Blocking ratio is $y=\frac{m+\frac{b}{t}\×\frac{a}{\frac{k}{\cos \mathrm{\α}}(1-x)}\×n}{\frac{b}{t}\×\frac{a}{\frac{k}{\cos \mathrm{\α}}(1-x)}\×Q_{\max }\×(1.0825-0.825x\×s)\×{\mathrm{\η}}_{\mathrm{\α}}};$

Blocking ratio is $y=\frac{m+\frac{b}{t}\×\frac{a}{\frac{k}{\cos \mathrm{\α}}(1-x)}\×n}{\frac{b}{t}\×\frac{a}{\frac{k}{\cos \mathrm{\α}}(1-x)}\×Q_{\max }\×0.64\×{\mathrm{\η}}_{\mathrm{\α}}};$

Blocking ratio is

$y=\frac{m+\frac{b}{t}\×\frac{a}{\frac{k}{\cos \mathrm{\α}}(1-x)}\×n}{\frac{b}{t}\×\frac{a}{\frac{k}{\cos \mathrm{\α}}(1-x)}\×Q_{\max }\×0.64\×[0.7175-0.775\×(x-\frac{1}{3})\×s]\×{\mathrm{\η}}_{\mathrm{\α}}};$

Blocking ratio is $y=\frac{m+\frac{b}{t}\×\frac{a}{\frac{k}{\cos \mathrm{\α}}(1-x)}\×n}{\frac{b}{t}\×\frac{a}{\frac{k}{\cos \mathrm{\α}}(1-x)}\×Q_{\max }\×0.33\×{\mathrm{\η}}_{\mathrm{\α}}};$

Blocking ratio is

$y=\frac{m+\frac{b}{t}\×\frac{a}{\frac{k}{\cos \mathrm{\α}}(1-x)}\×n}{\frac{b}{t}\×\frac{a}{\frac{k}{\cos \mathrm{\α}}(1-x)}\×Q_{\max }\×0.33[0.4125-0.825\×(x-\frac{2}{3})\×s]\×{\mathrm{\η}}_{\mathrm{\α}}};$

Block ratio now do not generate electricity, do not do to consider;

Wherein, parameter meaning is as follows: the rent on roof is m, and roof is long is a, and wide is b; Single photovoltaic panel area is long is k, and wide is t; Single photovoltaic module cost is n, single photovoltaic module be in optimum angle of incidence and shadow-free blocks time annual generated energy be Q _max; The inclination angle of photovoltaic arrays is α, and the block ratio of front-seat photovoltaic module to rear row's photovoltaic module is x; Photovoltaic module battery row is s; The cost of every kilowatt hour generated energy is y; η _αfor the generated energy Q under unobstructed different angle and the generated energy Q under unobstructed optimum angle of incidence _maxbetween ratio;

The by-pass diode of each described photovoltaic module is provided with 3; The described roof side of being flat-top; In described assembly, every block battery is all be in perfect condition.

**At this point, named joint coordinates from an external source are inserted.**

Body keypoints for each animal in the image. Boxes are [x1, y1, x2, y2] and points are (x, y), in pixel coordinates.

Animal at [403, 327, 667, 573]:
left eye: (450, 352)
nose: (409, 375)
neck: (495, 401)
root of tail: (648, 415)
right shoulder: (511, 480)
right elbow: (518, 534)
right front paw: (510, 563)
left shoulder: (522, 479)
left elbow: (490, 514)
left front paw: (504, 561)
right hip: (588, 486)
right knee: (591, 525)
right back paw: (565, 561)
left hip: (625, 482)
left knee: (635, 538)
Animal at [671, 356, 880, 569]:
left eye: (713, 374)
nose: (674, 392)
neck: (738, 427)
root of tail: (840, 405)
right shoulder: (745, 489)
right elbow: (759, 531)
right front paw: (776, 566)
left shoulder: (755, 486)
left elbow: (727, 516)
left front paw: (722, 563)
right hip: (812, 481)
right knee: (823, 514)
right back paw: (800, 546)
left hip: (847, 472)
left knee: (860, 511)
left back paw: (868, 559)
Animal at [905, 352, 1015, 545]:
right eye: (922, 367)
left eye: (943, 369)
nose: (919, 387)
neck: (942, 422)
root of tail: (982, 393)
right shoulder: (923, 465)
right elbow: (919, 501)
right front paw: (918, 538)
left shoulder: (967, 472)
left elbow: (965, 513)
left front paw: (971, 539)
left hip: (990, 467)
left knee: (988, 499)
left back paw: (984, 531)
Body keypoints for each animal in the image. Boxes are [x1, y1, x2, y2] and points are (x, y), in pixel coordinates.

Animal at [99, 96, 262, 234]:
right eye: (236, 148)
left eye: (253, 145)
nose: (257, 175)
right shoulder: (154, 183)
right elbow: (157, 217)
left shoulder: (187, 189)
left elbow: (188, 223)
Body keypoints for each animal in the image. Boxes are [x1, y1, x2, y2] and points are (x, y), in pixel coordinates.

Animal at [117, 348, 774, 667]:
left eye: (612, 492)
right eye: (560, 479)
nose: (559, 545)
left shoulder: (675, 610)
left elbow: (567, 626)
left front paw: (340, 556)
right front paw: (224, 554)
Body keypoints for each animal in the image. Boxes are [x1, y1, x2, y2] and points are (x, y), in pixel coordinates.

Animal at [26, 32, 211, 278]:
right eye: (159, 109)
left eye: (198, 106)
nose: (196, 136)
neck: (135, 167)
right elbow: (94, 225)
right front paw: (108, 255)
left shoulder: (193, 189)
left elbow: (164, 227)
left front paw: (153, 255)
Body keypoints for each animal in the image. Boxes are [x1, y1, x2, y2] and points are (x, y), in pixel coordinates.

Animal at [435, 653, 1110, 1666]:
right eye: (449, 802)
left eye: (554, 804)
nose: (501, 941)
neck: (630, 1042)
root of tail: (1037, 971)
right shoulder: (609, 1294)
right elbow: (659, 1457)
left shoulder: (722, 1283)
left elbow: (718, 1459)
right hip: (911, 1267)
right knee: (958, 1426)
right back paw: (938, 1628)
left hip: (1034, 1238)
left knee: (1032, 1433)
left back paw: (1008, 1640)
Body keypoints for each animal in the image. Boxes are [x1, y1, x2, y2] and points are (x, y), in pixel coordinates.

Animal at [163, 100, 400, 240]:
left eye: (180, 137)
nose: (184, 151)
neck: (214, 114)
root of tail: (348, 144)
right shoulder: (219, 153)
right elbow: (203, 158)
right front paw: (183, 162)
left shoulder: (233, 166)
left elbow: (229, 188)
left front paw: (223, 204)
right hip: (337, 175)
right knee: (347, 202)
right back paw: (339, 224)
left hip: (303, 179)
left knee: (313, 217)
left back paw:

2. the optimum angle of incidence computing method of a kind of roof according to claim 1 distributed photovoltaic system, is characterized in that: the optimum angle of incidence of described single photovoltaic module, adopt " solar radiation calculation procedure " to calculate optimum angle of incidence.